# [WHAT IS REQUIRED]
Only the lines from the one containing "[FEAT] KKUMI-23 : 포스트 - 이미지(핀 제외) (7MD), label: Web" through the final line below belong in the output, copied exactly and without pictures.

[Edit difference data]
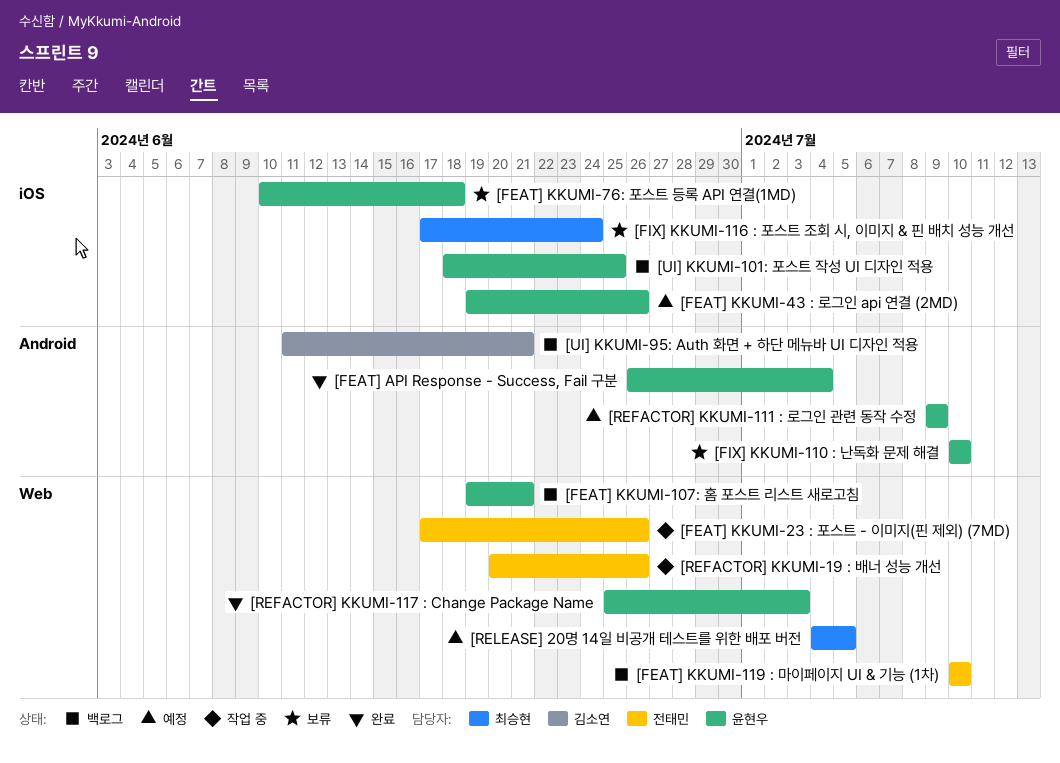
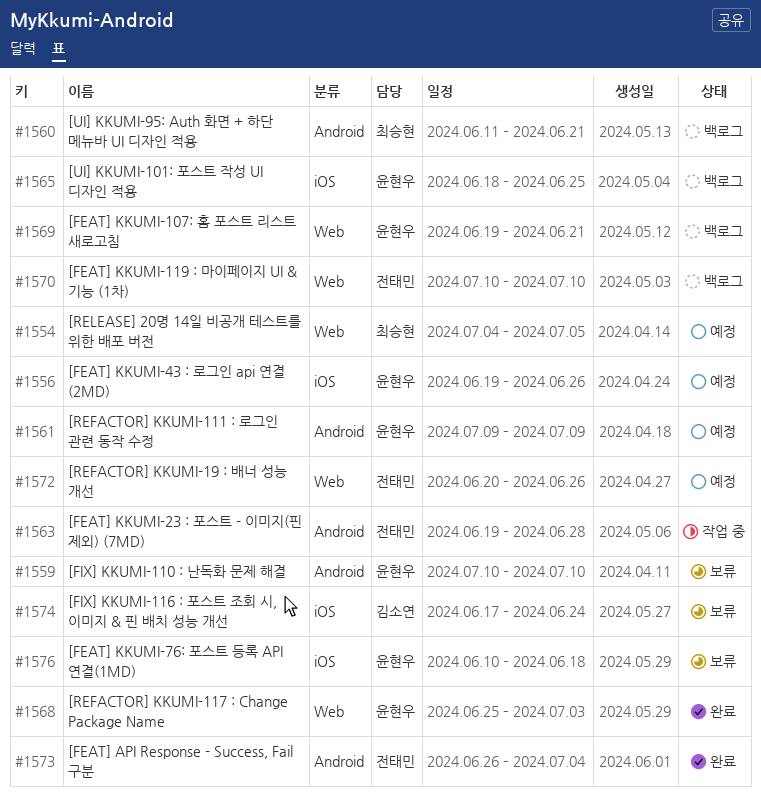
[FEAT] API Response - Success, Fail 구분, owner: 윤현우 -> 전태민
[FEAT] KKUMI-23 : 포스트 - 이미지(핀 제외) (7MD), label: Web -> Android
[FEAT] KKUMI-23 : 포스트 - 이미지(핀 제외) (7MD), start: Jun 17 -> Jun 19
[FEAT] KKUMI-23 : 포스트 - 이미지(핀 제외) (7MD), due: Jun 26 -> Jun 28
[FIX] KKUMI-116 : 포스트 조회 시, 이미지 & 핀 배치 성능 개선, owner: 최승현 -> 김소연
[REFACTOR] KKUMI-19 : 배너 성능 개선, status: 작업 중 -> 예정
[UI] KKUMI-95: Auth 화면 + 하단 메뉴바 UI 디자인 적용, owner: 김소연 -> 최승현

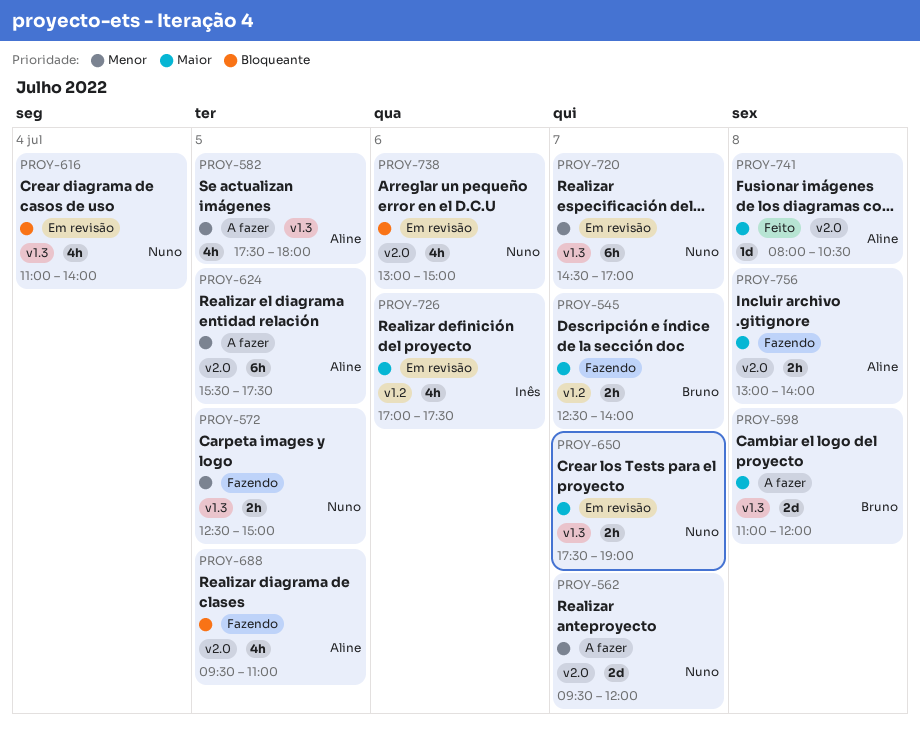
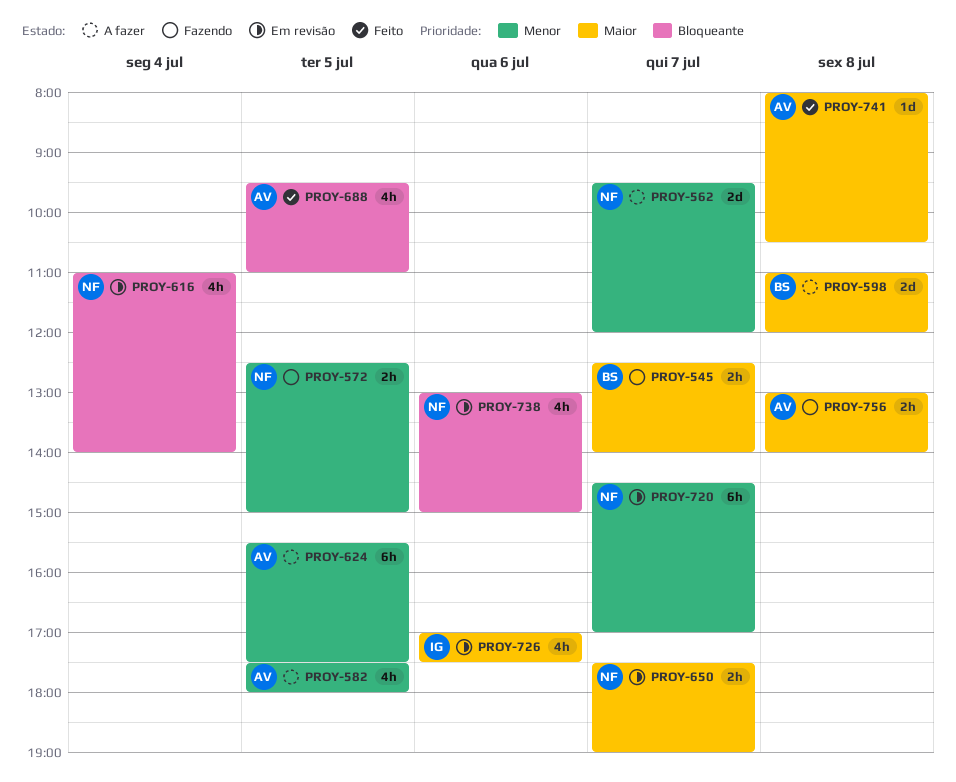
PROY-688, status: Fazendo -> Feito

# [RESPONSE TO THIS TASK]
[FEAT] KKUMI-23 : 포스트 - 이미지(핀 제외) (7MD), label: Web -> Android
[FEAT] KKUMI-23 : 포스트 - 이미지(핀 제외) (7MD), start: Jun 17 -> Jun 19
[FEAT] KKUMI-23 : 포스트 - 이미지(핀 제외) (7MD), due: Jun 26 -> Jun 28
[FIX] KKUMI-116 : 포스트 조회 시, 이미지 & 핀 배치 성능 개선, owner: 최승현 -> 김소연
[REFACTOR] KKUMI-19 : 배너 성능 개선, status: 작업 중 -> 예정
[UI] KKUMI-95: Auth 화면 + 하단 메뉴바 UI 디자인 적용, owner: 김소연 -> 최승현

PROY-688, status: Fazendo -> Feito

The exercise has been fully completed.